Segment Start: Text section

Likewise, loading a simple binary format is much faster than loading from a text-based file. This library can load the text based .cube files too, and takes 55ms to load the Khronos PBR Neutral file (for comparison, OpenColorIO 2.3 is even slower at loading this file: 302ms). However the load time can go down to 2ms for a .smcube half precision format. (the times are for loading the file and creating a GPU 3D texture with that data, on D3D11).

smol-cube C++ library

The library itself is written in C++, and requires C++ 17 or later. It provides functions for:

  • Loading LUT(s) from .cube or .smcube files: smcube_load_from_file.
  • Saving LUT(s) into .smcube file: smcube_save_to_file_smcube. This can convert the float32 data down into float16, and can also expand from RGB to four-channel RGBX.
  • Saving LUT(s) into .cube file: smcube_save_to_file_resolve_cube. Note that this is limited to what Resolve .cube format can do, i.e. only 32 bit float data, only 3 channels, and the file can contain one 1D LUT, one 3D LUT, or one 1D + one 3D LUT only.
  • Access and inspection of the loaded LUT data.

In order to use the library, compile src/smol_cube.cpp in your project, and include src/smol_cube.h. If building with clang/gcc for x64, compile with SSE4.1 or later (-msse4.1).

License is either MIT or Unlicense, whichever is more convenient for you.

smol-cube-conv command line tool

smol-cube-conv command line utility converts Resolve/Adobe .cube files into .smcube binary format.

smol-cube-conv [flags] <input file> ...

Without extra arguments, this will convert given input .cube file(s) into .smcube files with lossless data filtering (making them more compressible), and keeping the data in full Float32 precision. Optional flags:

  • --float16 convert data into Float16 (half precision floats)
  • --rgba expand data from RGB to RGB(A) (A being unused)
  • --nofilter do not perform data filtering to improve compressability

smol-cube-viewer app

Tiny viewer that loads several pictures from under tests/ folder and displays them using LUTs found under tests/luts/ folder. Uses Sokol libraries for graphics/application and stb_image.h for loading the photos.

The pictures are displayed and the LUTs applied using a GPU 3D texture, using D3D11 (Windows), Metal (macOS) or OpenGL (Linux - untested).

Left/Right keys switch between LUTs, Up/Down adjusts LUT application intensity. Space reloads the current LUT.

The viewer assumes that the LUTs are meant for low dynamic range color grading, directly on sRGB color values. Some other LUTs might not be meant for that (e.g. Khronos PBR Neutral) and while they will "work", the results will not look pleasant.

Segment End: Text section

▶ **Goal of the exercise**
Carry on the smol-cube text from where it stops. The items that come after this have no connection to the smol-cube text.

Segment Start: Data extracts

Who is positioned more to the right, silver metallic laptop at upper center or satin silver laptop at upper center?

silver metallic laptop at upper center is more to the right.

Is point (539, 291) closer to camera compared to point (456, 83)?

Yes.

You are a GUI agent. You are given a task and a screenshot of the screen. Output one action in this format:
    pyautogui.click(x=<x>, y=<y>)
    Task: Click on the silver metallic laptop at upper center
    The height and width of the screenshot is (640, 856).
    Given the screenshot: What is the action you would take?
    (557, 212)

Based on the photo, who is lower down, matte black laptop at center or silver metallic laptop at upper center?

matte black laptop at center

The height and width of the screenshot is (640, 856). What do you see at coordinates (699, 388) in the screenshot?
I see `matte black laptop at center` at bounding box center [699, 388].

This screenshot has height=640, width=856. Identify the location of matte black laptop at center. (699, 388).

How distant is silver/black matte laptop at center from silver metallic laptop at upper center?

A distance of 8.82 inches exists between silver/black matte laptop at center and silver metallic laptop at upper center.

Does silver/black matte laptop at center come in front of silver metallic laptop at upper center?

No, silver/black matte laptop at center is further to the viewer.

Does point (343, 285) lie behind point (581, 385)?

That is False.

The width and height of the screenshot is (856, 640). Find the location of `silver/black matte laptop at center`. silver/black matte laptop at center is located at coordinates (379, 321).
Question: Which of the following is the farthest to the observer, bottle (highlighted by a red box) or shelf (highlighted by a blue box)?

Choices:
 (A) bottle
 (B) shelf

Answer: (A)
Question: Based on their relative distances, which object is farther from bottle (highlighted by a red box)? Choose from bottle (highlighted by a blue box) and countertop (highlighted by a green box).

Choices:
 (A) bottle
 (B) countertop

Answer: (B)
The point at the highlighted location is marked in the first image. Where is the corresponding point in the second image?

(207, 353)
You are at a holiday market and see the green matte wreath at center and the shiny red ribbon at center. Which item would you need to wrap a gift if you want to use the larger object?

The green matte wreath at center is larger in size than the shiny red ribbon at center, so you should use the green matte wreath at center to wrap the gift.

Segment End: Data extracts

▶ **Reply to the exercise**
.smcube file format

The file starts with 4 bytes containing S, M, L, 1 ASCII characters. What follows is a number of "chunks", where each chunk has a 12-byte header followed by chunk data. Unknown chunks can be ignored. Binary numbers in the file are little-endian.

Each chunk is:

uint8_t[4]         type;
uint64_t           data_size;
uint8_t[data_size] chunk_data;

Chunks read/written by smol-cube currently are:

Title chunk: type is T, i, t, l ASCII characters. Chunk data is an UTF-8 string: LUT "title".

Comment chunk: type is C, o, m, m ASCII characters. Chunk data is an UTF-8 string: LUT file "comment".

LUT chunk: type is A, L, u, t ASCII characters. One chunk represents a single LUT; multiple LUTs can be in the same file (typical case: 1D shaper LUT + 3D LUT). LUT chunk data starts with a 28-byte header:

uint32_t channels;  // 3=RGB, 4=RGBA
uint32_t dimension; // 1=1D, 2=2D, 3=3D
uint32_t data_type; // 0=Float32, 1=Float16
uint32_t filter;    // 0=None, 1=ByteDelta
uint32_t size_x;    // LUT X size, at least 1
uint32_t size_y;    // LUT Y size, at least 1
uint32_t size_z;    // LUT Z size, at least 1

the header is followed by actual LUT data: channels*size_x*size_y*size_z floats (data_type==0) or half-precision floats (data_type==1).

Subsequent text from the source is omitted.